***** 資料の抜粋
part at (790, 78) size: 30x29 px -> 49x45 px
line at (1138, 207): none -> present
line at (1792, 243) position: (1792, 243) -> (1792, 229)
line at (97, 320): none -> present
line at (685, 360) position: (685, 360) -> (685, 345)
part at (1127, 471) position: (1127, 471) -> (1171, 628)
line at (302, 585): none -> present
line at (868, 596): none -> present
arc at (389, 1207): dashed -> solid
**********
上の資料の全行を、一字も変えずにもう一度示しなさい。

本課題の解答 -
part at (790, 78) size: 30x29 px -> 49x45 px
line at (1138, 207): none -> present
line at (1792, 243) position: (1792, 243) -> (1792, 229)
line at (97, 320): none -> present
line at (685, 360) position: (685, 360) -> (685, 345)
part at (1127, 471) position: (1127, 471) -> (1171, 628)
line at (302, 585): none -> present
line at (868, 596): none -> present
arc at (389, 1207): dashed -> solid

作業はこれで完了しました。